Matt, thanks for putting together this awesome series and I’m looking forward to the P-38 build.
Happy with the outcome, since I have 6 edustangs in my stack (and really like the VLR version) 🙂
Your edustang is a real beauty!
I’ve really enjoyed ponybash, and it wil be a great resource when I start myself, thanks Matt!
Btw, your bucket of fucks keeps making me smile, it’s such a great analogy
Really appreciate your honesty with your kit build/reviews.
I totally don’t get it…why does Airfix and Italeri produce kits with panel line trenches.
An old Monogram kit with raised panel lines which can be lightly sanded down leave the above for dead….aircraft, not counting the Gen5’s aren’t smooth.

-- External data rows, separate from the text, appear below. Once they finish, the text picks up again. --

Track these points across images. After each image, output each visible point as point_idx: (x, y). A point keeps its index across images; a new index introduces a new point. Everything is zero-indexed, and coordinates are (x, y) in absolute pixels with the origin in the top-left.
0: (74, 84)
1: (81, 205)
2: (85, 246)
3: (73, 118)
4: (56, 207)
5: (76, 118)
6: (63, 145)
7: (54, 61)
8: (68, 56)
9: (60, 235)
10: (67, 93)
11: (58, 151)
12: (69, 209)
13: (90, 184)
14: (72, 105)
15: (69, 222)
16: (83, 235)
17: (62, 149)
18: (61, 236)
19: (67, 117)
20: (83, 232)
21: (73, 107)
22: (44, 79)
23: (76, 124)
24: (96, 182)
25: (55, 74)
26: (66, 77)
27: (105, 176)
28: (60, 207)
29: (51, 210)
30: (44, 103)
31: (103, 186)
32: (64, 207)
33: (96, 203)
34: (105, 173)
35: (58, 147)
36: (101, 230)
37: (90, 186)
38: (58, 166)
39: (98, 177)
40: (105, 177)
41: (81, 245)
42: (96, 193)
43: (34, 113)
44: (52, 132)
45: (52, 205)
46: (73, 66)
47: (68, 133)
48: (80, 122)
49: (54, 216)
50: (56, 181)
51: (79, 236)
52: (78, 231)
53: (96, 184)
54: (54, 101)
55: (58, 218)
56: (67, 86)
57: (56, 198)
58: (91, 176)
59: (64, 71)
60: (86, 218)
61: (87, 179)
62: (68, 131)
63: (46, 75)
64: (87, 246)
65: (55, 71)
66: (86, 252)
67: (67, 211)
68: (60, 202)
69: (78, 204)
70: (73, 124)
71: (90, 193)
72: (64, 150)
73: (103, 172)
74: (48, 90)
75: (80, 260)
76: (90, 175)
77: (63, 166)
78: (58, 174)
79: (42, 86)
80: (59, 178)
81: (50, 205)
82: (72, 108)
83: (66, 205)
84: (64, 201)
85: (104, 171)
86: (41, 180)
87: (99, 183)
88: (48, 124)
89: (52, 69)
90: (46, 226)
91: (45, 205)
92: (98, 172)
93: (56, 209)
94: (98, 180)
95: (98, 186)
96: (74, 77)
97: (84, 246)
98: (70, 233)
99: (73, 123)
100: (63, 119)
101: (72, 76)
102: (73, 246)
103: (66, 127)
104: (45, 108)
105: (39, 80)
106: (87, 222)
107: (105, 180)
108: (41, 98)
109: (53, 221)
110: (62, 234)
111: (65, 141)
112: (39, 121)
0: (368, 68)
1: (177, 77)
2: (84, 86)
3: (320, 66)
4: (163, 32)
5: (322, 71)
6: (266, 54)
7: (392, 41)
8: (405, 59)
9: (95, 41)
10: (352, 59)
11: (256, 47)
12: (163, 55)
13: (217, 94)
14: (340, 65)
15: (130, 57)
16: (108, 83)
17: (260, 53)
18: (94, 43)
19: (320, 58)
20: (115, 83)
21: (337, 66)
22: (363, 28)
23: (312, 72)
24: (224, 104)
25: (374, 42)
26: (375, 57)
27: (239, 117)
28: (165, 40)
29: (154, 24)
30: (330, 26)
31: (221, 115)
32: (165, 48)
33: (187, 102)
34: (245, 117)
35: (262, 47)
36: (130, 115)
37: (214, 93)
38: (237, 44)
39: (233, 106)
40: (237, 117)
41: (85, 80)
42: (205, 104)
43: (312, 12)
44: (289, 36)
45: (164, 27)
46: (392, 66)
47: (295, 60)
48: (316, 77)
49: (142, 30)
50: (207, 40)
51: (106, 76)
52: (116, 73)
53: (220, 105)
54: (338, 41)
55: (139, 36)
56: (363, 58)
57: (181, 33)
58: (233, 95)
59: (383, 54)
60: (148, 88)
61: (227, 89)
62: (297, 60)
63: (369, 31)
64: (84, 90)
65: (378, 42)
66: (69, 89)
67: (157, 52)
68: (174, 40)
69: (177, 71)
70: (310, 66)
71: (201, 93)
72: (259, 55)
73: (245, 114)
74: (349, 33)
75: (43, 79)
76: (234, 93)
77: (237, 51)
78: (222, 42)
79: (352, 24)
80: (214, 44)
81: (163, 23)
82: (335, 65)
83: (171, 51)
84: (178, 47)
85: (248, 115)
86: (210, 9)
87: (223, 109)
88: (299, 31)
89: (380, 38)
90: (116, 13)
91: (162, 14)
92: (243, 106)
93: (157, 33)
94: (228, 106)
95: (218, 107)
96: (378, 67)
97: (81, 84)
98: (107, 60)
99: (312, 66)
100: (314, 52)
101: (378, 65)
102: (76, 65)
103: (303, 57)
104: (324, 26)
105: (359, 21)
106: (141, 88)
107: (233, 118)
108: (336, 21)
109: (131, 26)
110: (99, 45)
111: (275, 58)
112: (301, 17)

You mentioned the interesting history of the P-51 when you started the Bash. One factoid has been buried a little – but caused a lot of trouble at the time and a bucket of dispute since. In early 1941 North American was ramping up production on the A6, B25 and P51. (The company had a lot going for it in that era.) In Europe Stalin was still Hitler’s best pal, shipping the Reich buckets of invaluable raw materials as agreed to under the Ribbentrop-Molotov pact of August 1939. The US Communist Party was a Comintern party and took its marching orders (and subsidies) from Moscow. (The CP ceased getting funds from Moscow in 1989.) Now, there was a lot going on labor wise in the US after 1940 when rearmament went into high gear and conscription started: a lot of genuine disruption and a real hint of chaos. And Stalin was doing everything possible to please Hitler. Anyway, there were major strikes in the US in the spring of 1941 direct against defense plants. One of them was aimed at the North American plant in LA in early June and brought production to a halt. FDR responded by sending in the Army. The strike was broken quickly. After June 22 (Barbarossa Day) things became much quieter on the labor front in the US. FDR’s people looked at the painful incident (something that mocked the New Deal image and did no good for FDR’s steady drift toward “everything short of war”) as a direct threat to the war effort and quietly assumed it was due to CP agitation. The whole thing was a bad moment for the CIO. But American labor movement got tons of good press (and academic articles) after the war and FDR’s action was viewed as part of anti-communist hysteria. Personally I spent nearly a year looking at the Berlin Wall – so I’m a little biased when it comes to the USCP. Anyway, a reminder of how many nerves were getting hit simultaneously as America moved toward history’s greatest war. A tense and miserable time.